_REQUIREMENT_.
Please arrange the rows from the line containing "genus: Lepidium" through the last row as a numbered list, with both ends included and blank lines left out. List only those lines.

[start STORED ROWS]

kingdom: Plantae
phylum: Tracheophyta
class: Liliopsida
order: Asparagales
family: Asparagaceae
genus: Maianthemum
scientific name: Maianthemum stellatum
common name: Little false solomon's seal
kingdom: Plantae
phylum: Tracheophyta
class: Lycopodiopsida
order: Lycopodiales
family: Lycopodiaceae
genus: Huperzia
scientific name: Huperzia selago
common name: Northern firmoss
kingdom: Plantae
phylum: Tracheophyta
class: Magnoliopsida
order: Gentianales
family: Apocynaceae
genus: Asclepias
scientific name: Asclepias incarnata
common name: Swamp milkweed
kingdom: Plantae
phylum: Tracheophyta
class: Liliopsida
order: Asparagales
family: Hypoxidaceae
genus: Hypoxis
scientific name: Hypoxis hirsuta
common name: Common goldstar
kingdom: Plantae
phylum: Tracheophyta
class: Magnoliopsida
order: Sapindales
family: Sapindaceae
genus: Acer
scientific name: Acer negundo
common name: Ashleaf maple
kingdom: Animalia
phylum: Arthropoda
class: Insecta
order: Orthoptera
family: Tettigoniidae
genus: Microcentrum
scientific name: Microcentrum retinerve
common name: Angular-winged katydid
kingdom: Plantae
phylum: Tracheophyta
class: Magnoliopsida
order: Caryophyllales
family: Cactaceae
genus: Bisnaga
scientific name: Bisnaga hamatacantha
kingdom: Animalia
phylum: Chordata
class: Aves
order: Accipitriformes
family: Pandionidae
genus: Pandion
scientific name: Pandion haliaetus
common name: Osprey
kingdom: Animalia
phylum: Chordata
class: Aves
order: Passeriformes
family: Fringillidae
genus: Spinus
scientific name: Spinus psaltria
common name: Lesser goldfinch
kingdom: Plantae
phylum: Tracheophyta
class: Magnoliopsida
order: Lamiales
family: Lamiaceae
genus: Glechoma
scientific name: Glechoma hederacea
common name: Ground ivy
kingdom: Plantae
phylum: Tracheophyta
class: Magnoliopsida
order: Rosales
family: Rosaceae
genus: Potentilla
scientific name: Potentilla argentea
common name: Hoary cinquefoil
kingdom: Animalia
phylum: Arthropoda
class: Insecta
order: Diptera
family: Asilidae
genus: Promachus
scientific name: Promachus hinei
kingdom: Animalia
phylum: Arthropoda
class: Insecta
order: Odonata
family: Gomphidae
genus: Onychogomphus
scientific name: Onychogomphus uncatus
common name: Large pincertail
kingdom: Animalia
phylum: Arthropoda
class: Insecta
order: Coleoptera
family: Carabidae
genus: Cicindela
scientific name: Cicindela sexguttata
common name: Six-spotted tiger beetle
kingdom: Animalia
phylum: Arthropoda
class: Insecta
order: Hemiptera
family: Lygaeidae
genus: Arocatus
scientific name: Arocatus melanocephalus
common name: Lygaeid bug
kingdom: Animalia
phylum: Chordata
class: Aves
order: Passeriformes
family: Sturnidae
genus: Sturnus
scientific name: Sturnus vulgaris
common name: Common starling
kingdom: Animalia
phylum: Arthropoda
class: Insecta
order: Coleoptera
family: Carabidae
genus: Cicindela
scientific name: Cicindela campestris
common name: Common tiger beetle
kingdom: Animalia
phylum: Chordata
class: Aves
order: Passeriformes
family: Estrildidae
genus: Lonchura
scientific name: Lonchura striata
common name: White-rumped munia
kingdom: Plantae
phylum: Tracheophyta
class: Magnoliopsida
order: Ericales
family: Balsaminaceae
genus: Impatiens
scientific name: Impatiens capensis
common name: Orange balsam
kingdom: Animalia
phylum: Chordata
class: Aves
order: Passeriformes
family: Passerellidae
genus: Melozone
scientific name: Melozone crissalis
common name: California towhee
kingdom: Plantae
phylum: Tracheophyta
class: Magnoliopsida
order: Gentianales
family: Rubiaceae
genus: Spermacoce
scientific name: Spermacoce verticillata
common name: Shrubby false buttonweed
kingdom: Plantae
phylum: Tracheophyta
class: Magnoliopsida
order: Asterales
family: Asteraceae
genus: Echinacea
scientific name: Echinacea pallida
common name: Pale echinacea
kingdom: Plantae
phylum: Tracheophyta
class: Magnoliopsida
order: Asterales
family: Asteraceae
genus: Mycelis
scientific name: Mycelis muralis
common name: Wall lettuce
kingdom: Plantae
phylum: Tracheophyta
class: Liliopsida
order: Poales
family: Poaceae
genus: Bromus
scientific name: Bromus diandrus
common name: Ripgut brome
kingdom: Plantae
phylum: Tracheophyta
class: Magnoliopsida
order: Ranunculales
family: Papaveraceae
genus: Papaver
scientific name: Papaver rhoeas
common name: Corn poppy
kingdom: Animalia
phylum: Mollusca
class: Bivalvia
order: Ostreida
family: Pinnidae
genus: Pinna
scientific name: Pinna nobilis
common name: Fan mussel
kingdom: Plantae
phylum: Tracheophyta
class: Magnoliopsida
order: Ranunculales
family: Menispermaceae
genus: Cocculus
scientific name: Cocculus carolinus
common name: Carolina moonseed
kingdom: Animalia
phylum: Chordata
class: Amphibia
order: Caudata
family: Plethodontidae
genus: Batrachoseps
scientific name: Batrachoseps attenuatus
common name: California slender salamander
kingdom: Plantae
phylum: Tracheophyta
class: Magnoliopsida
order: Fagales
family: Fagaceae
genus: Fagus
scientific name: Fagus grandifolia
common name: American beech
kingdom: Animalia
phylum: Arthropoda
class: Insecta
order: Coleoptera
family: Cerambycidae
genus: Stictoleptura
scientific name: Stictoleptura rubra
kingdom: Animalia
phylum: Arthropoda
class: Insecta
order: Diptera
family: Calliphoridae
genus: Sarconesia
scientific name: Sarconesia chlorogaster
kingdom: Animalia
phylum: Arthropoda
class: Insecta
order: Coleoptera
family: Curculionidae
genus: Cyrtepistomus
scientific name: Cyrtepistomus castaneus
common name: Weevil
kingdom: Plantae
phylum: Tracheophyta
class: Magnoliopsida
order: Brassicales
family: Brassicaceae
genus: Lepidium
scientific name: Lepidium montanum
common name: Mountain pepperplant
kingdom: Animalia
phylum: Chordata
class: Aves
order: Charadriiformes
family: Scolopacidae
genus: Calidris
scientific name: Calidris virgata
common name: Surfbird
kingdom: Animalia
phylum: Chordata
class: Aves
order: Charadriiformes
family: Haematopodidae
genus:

[end STORED ROWS]

_SOLUTION FOR THIS PROBLEM_.
1. genus: Lepidium
2. scientific name: Lepidium montanum
3. common name: Mountain pepperplant
4. kingdom: Animalia
5. phylum: Chordata
6. class: Aves
7. order: Charadriiformes
8. family: Scolopacidae
9. genus: Calidris
10. scientific name: Calidris virgata
11. common name: Surfbird
12. kingdom: Animalia
13. phylum: Chordata
14. class: Aves
15. order: Charadriiformes
16. family: Haematopodidae
17. genus:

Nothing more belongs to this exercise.